Do I have a point? I’m actually not sure. No, I do. If you’re reading this and you’re at home with a baby, be kind to yourself. Be kind to your baby Daddy. It will be all too easy to get angry with him, resent him for having the freedom to go to work, and play tired olympics over and over again. You’re in this together and you have to look after each other. Tell him what’s on your mind, or if you’re struggling, or going stir crazy for want of a little adult conversation. You’re not wonderwoman, you’re human. You’ll make mistakes. Sometimes, despite your best efforts your little cherub will be inconsolable, you’ll have no idea why or how to fix it and you’ll want to tear your hair out. But, you’ll muddle through the best you can. And someday, that little cherub will be about to turn 6 and be able to talk about the big bang and dinosaurs and make you laugh till you cry, or surprise you with a bear hug, or make you immeasurably proud of him for mastering something new. He’ll need you to wrap your arms around him and tell him you love him every night before he goes to sleep, and he’ll smile and blow kisses to you constantly during his first school play. He’ll melt your heart. Suddenly, you’ll realise that you survived those first few months. Not only did you survive it, you actually did a pretty good job.

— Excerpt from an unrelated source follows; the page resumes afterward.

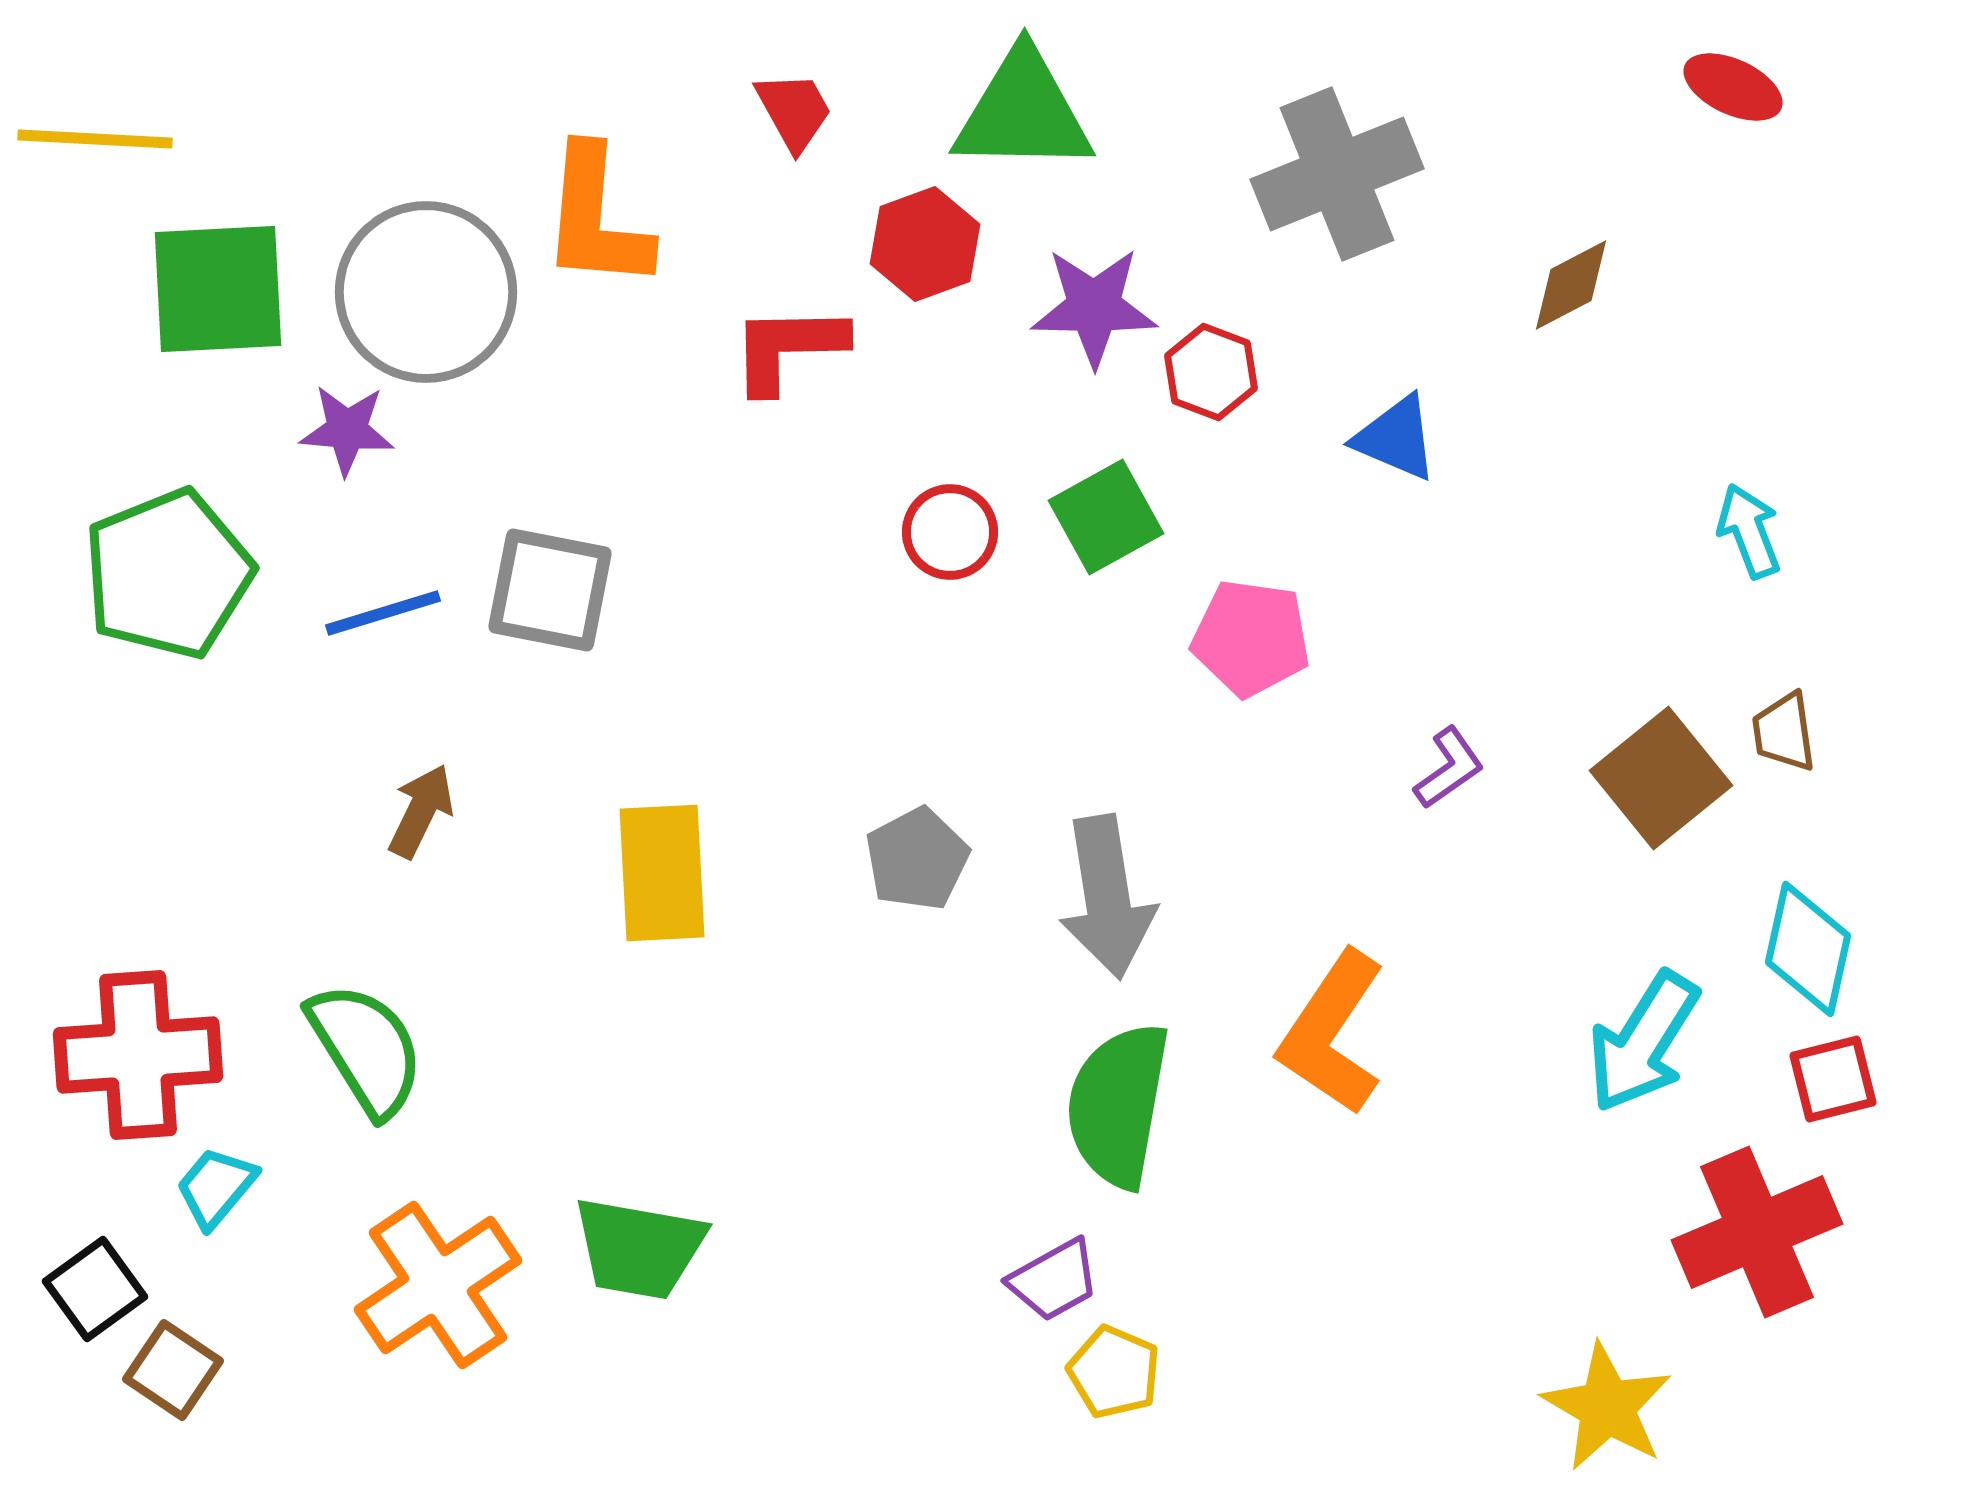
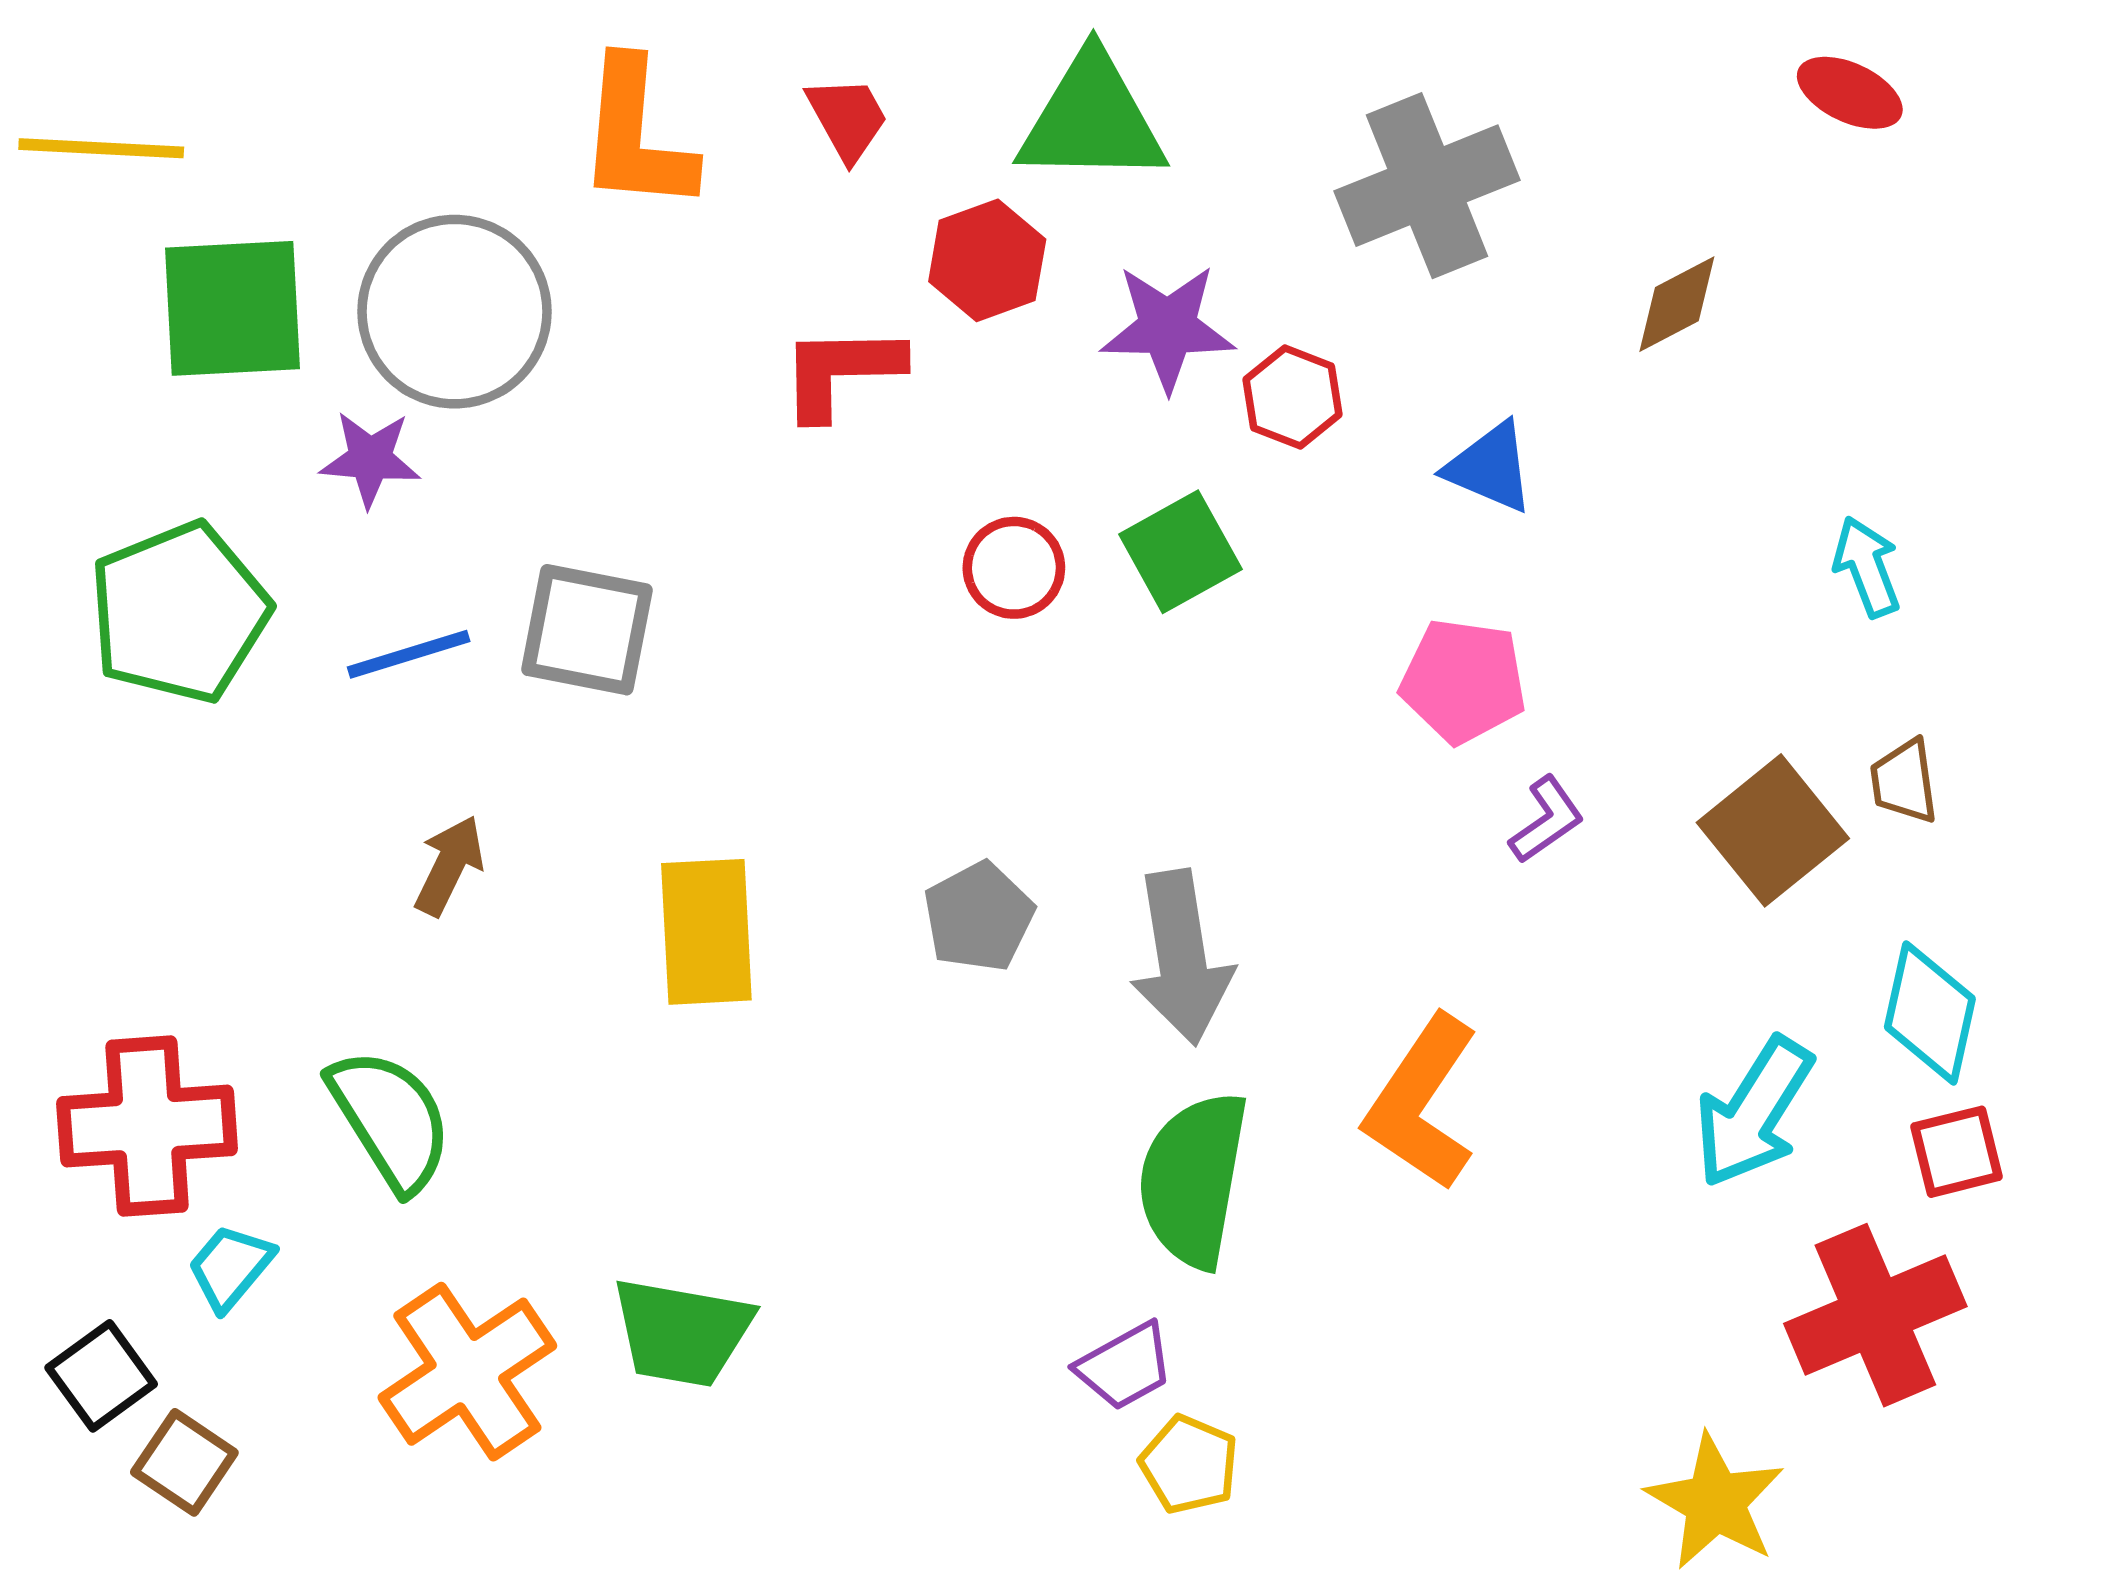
orange L-shape: (596, 218) -> (636, 135), moved
pink pentagon: (1251, 638) -> (1463, 681), moved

This article has 2 Comments

  1. Well done for writing such an honest article.. I wish all mothers were as honest. Maybe then the reality of motherhood especially for first timers would be heard and prepare women (with.out scaring them 🙂 for the reality of life with children. I too felt immense loneliness , tiredness, feelings of "crazy" in the early days and still do sometimes. I think a huge part of the loneliness for me is living in a town away from family.. just needed that someone familiar to visit or to get out of house and go to for a while ! The importance of having a good support system (family and friends) around on a daily basis for new mothers is hugely important in my opinion.